On June 20, the JURI committee of the European Parliament adopted Axel Voss’ (EPP, DE) report on Copyright in the Digital Single Market. The Council has already agreed on a Negotiating Position on the same legislative proposal. Before the two co-legislators enter into closed negotiations, one more opportunity remains for us to take a strong public stance in order to make the European policymakers rethink and revise the proposal.
OFE has followed the Digital Single Market package with great enthusiasm since it was presented by the European Commission. The Copyright file however has been of great concern from the start. Instead of opening up new digital opportunities in Europe, the Commission proposes a requirement for websites hosting large amounts of user-generated content (everything from eCommerce platforms to code-sharing repositories) to apply mandatory and expensive content filters, so that every single user upload could be scanned for copyright infringements, and suspect content blocked by an algorithm.
This threatens not only free expression and openness, but also some of today’s key tools for Open Source Software development. OFE’s mission is to work for openness in the digital realm, and so we see this proposal as simply missing the mark. The likely unintended consequences of this proposed legislation would be vast and wide-ranging — not just for digital openness and for Open Source software, but for innovation in Europe at large.

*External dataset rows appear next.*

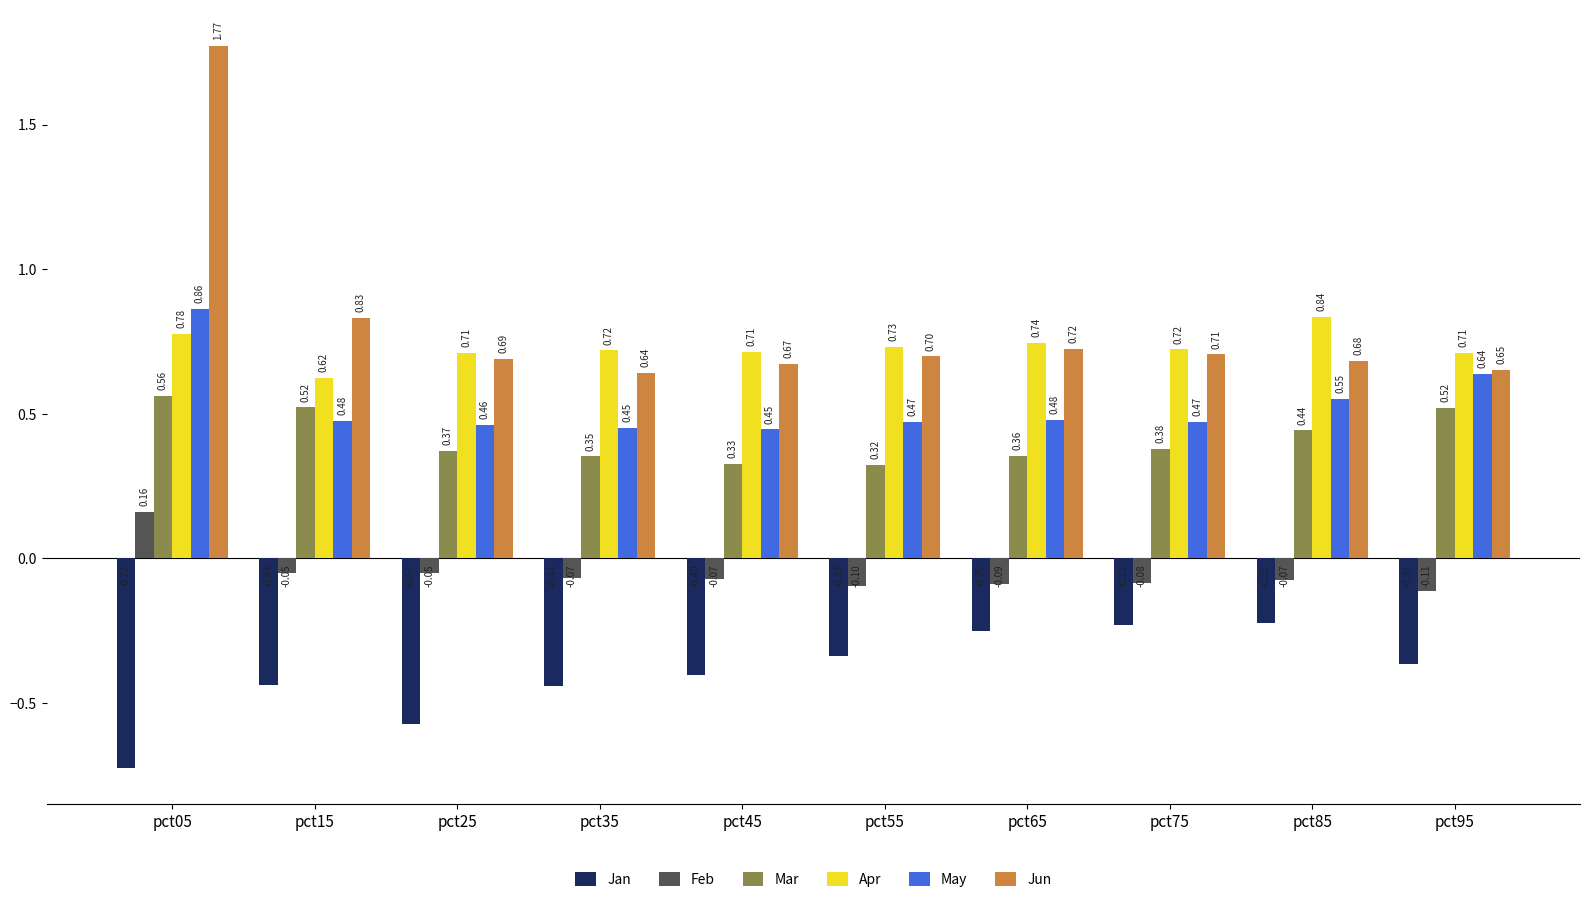

Which series has the widest spread of values?

Jun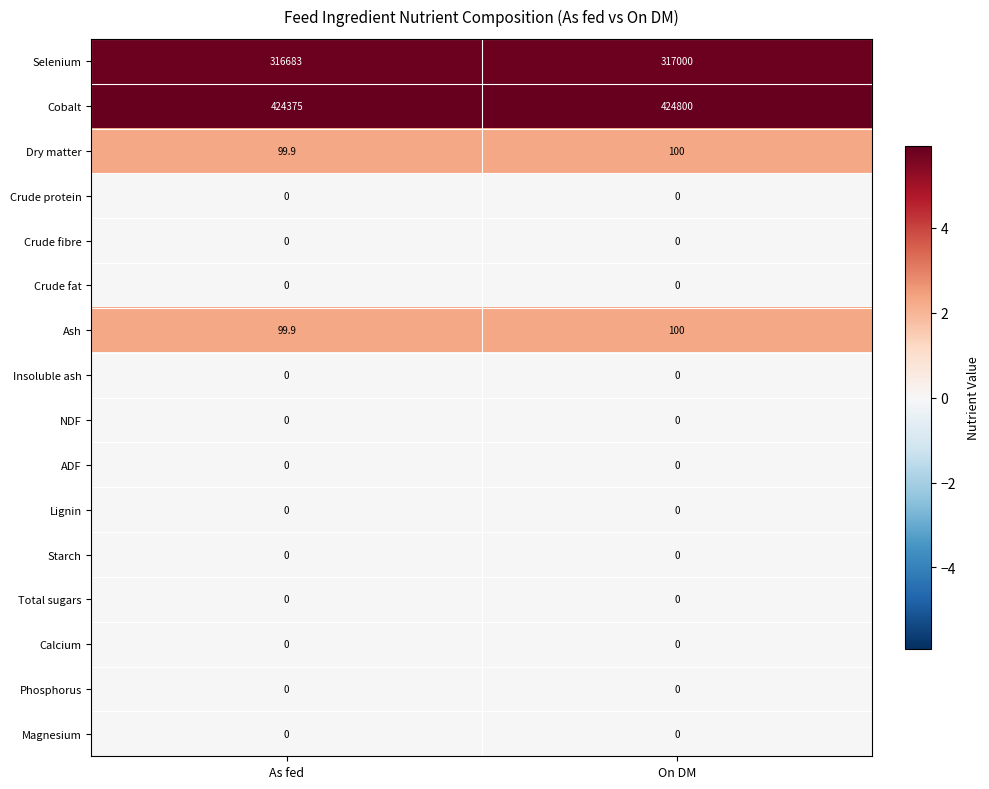

Read the Cobalt value at As fed.

424375.0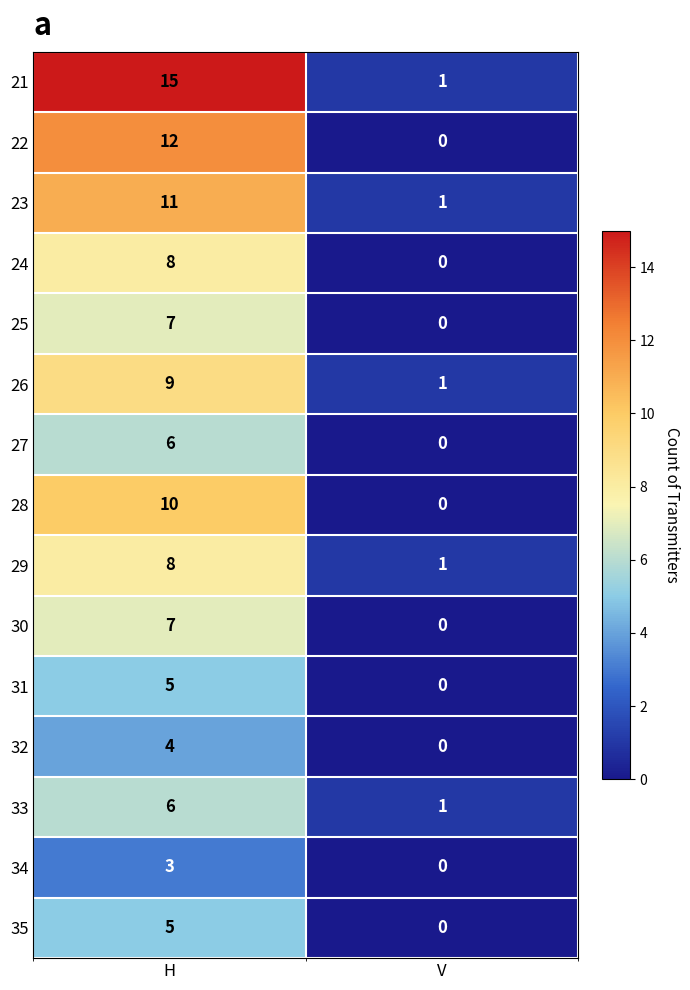

How many distinct data groups are displayed?

15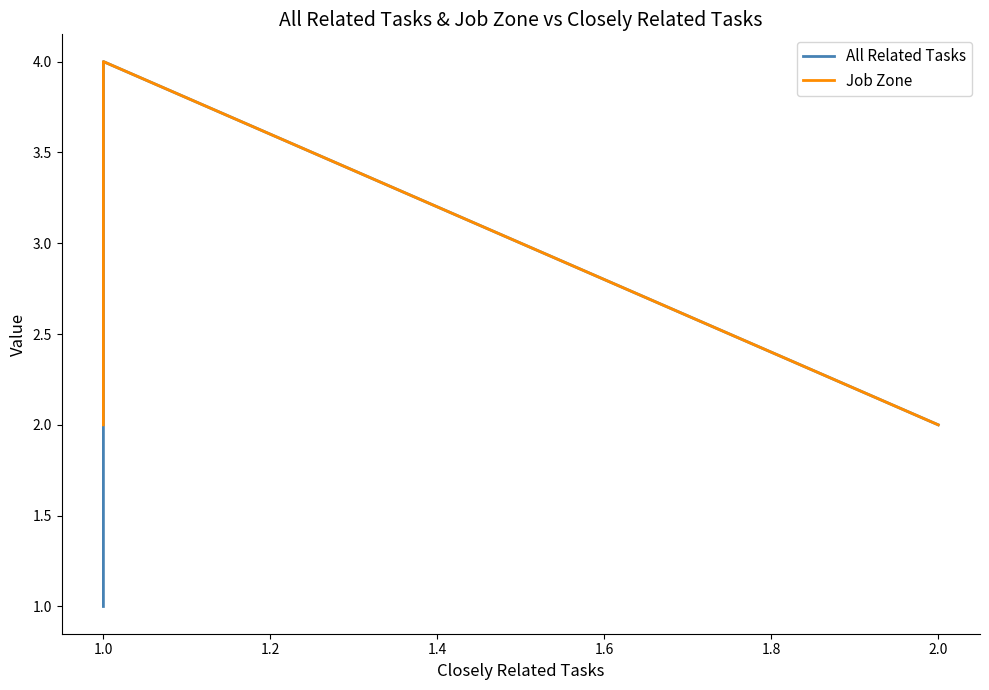

Reading left to right, transcribe all the data shown in this chart.

All Related Tasks: 2	4	1	1	1	1	1
Job Zone: 2	4	2	2	2	2	2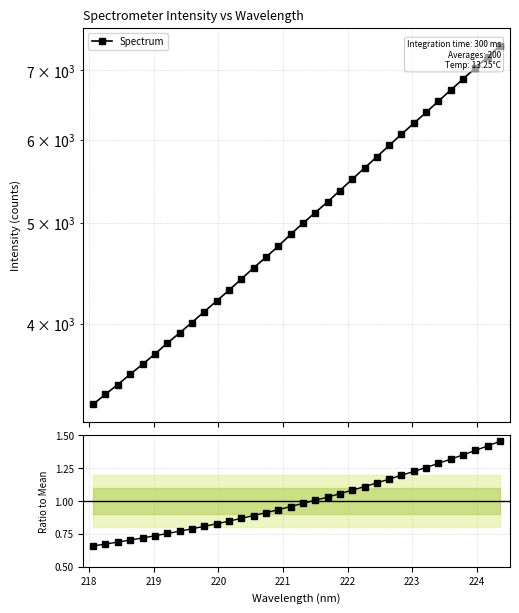

What is the difference between the second highest and second lowest values in the Spectrum / Mean series?

0.7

Mr. Voss has gone some way to accommodate concerns. We see this as acknowledgement of the many unintended consequences, and we welcome to growing attention given to Open Source Software. But as for almost all broader negative consequences for society coming as a result of the proposals, the solutions offered have been in the form of limited exemptions and carve-outs. This frankly is bad law-making, and will not solve the underlying problems of the directive, or for that matter Open Source Software Development.
During the next plenary vote in Strasbourg in July, the European Parliament will vote on whether Mr. Voss can enter into negotiations with the Council with his current text. Growing opposition to Article 13 from human rights experts, industry pioneers, content creators, media, and internet users has raised this issue onto the agendas of MEPs.
Together with the European Open Source Software community, OFE urges all MEPs to vote to open the mandate and reject negotiations with the Copyright proposal in its current form, i.e., so long as it continues to include the proposed new mandatory content filtering and blocking requirement aimed at websites hosting large amounts of user-generated content, as described above.
Europe needs a Copyright framework that’s fit for the 21st century in order to complete our digital transformation. It needs to be open, technologically neutral and future-proof.
We all — users, citizens, software developers and everybody using the open internet — now need to speak out, loudly and clearly, against measures which would restrict our current open internet.